Do you have phone “meeting days”?

Ever plan to work on a project at a certain time, but then a client urgently needs to speak with you, pushing that project to the wayside?

For some creatives, it seems the more they plan, the more their plans go awry. How to deal? Here is a question that Stacey King Gordon, Freelance Copywriter and Web Content Strategist at Night Writer Communications, posted on the Creative Freelancer Conference LinkedIn Group:

Meeting days: is this something that you do?

As I get busier with project work, I’m looking for ways to become more efficient. One of my biggest problems is that I schedule hours to work on projects, but then get waylaid by (phone) meetings. I have clients who like to have meetings for any old thing, and often my calendar fills up with them leaving me little time to do actual work. It’s like I’m working in corporate all over again.

I’m considering setting aside two days a week for meeting days and telling my clients I’m only available those two days. Maybe I’ll set aside an hour or so each of the other days just in case there’s a true emergency that can’t wait, but I feel like this would be more predictable and help me focus on project work without interruption on my non-meeting days.

Have you done something like this? How did your clients react? How did it affect your productivity levels?

BTW: if you need help fitting your marketing “to do’s” into you schedule, check out the Creative Professional’s Marketing Plan + Calendar. You can start it anytime.
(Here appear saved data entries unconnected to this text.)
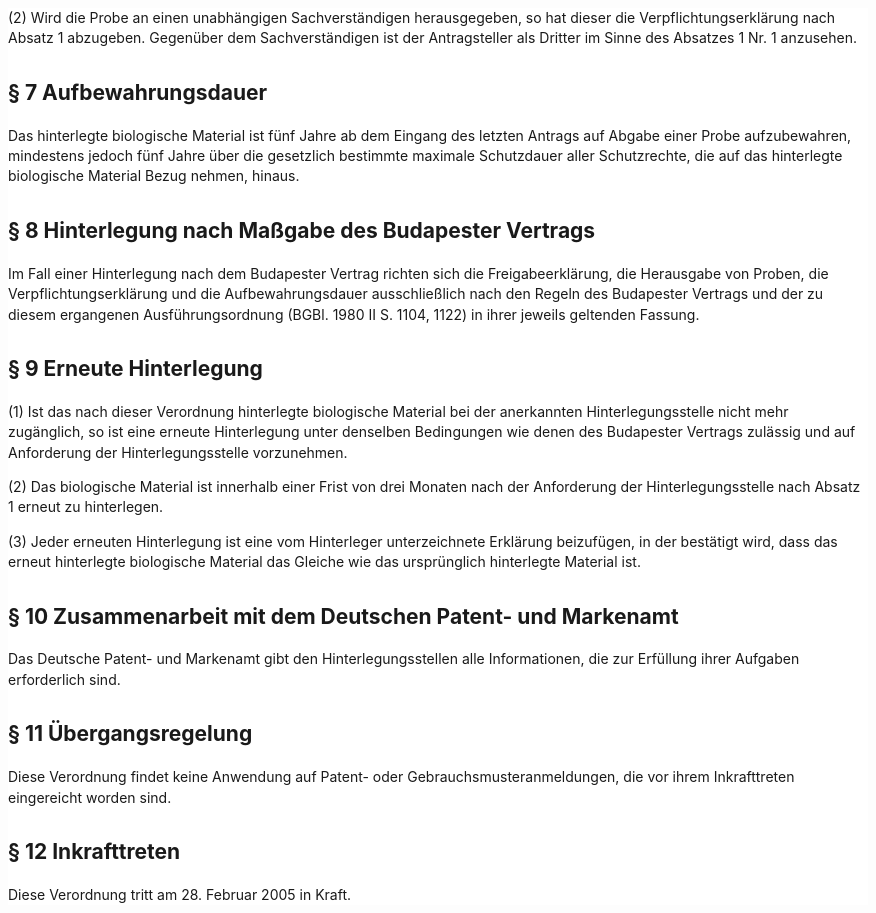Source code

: 


(2) Wird die Probe an einen unabhängigen Sachverständigen
herausgegeben, so hat dieser die Verpflichtungserklärung nach Absatz 1
abzugeben. Gegenüber dem Sachverständigen ist der Antragsteller als
Dritter im Sinne des Absatzes 1 Nr. 1 anzusehen.


## § 7 Aufbewahrungsdauer

Das hinterlegte biologische Material ist fünf Jahre ab dem Eingang des
letzten Antrags auf Abgabe einer Probe aufzubewahren, mindestens
jedoch fünf Jahre über die gesetzlich bestimmte maximale Schutzdauer
aller Schutzrechte, die auf das hinterlegte biologische Material Bezug
nehmen, hinaus.


## § 8 Hinterlegung nach Maßgabe des Budapester Vertrags

Im Fall einer Hinterlegung nach dem Budapester Vertrag richten sich
die Freigabeerklärung, die Herausgabe von Proben, die
Verpflichtungserklärung und die Aufbewahrungsdauer ausschließlich nach
den Regeln des Budapester Vertrags und der zu diesem ergangenen
Ausführungsordnung (BGBl. 1980 II S. 1104, 1122) in ihrer jeweils
geltenden Fassung.


## § 9 Erneute Hinterlegung

(1) Ist das nach dieser Verordnung hinterlegte biologische Material
bei der anerkannten Hinterlegungsstelle nicht mehr zugänglich, so ist
eine erneute Hinterlegung unter denselben Bedingungen wie denen des
Budapester Vertrags zulässig und auf Anforderung der
Hinterlegungsstelle vorzunehmen.

(2) Das biologische Material ist innerhalb einer Frist von drei
Monaten nach der Anforderung der Hinterlegungsstelle nach Absatz 1
erneut zu hinterlegen.

(3) Jeder erneuten Hinterlegung ist eine vom Hinterleger
unterzeichnete Erklärung beizufügen, in der bestätigt wird, dass das
erneut hinterlegte biologische Material das Gleiche wie das
ursprünglich hinterlegte Material ist.


## § 10 Zusammenarbeit mit dem Deutschen Patent- und Markenamt

Das Deutsche Patent- und Markenamt gibt den Hinterlegungsstellen alle
Informationen, die zur Erfüllung ihrer Aufgaben erforderlich sind.


## § 11 Übergangsregelung

Diese Verordnung findet keine Anwendung auf Patent- oder
Gebrauchsmusteranmeldungen, die vor ihrem Inkrafttreten eingereicht
worden sind.


## § 12 Inkrafttreten

Diese Verordnung tritt am 28. Februar 2005 in Kraft.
4 thoughts on “Do you have phone “meeting days”?

  1. elizabeth

    I started doing this in the last 6 months and it has worked out great! I reserve either Wednesdays or Thursdays (so it gives the meeting scheduler a bit of flexibility) and then I include any “outings” on that day — including errands (post office, bank, store), lunches (friends or clients), meetings. Anything that requires me to leave my home-studio gets put into that particular day. Then I’m left with 4-5 remaining days to just focus on work!

  2. DHC

    Our initial objective was “to accommodate” and we found that most of our time was sitting in conference rooms for hours with little input. It’s definitely important to set days for meetings; to take it a step further, create an agenda to ensure that all items are addressed in a timely fashion.

  3. Luke Mysse

    I try to only meet on Tuesday and or Thursday and never on Monday or Friday. I’ve found the more I can lump ‘like’ tasks together, the more efficient I work. Example: I have trouble going from a meeting straight into any productive design time however I can go from meeting to meeting just fine. Also harder for me to design or work after a meeting so I will typically book meetings in the afternoon if possible so I can work in the morning.
    My goal each week is to attain my “perfect work week” which goes something like this…
    Monday – Admin, my own business stuff, leave early.
    Tuesday – Client meetings and or biz dev.
    Wednesday – swing day – mostly work but open for afternoon meeting if needed.
    Thursday – Meetings and networking day.
    Friday – big office work day (nothing like the feeling of checking things off your list before the weekend).
    Add in a bunch of play time, riding bikes, couple happy hours and some leaving early, I can pretty much call it a perfect week.
    What does yours look like? Write it down, give yourself something to shoot for…
    (yes I know the real perfect week is vacation but we are talking about work week here)

  4. Alisa Bonsignore

    I am pretty fanatical about limiting my phone time, not necessarily by day but by setting parameters within my day. There are never phone calls before 10 AM. That’s not to say that I’m not working before 10 — I’ve often checked half a dozen tasks off my list by then — but it allows me to make some headway before the craziness starts. And like Luke, I try to avoid scheduling anything on Monday or Friday, just as a matter of personal preference.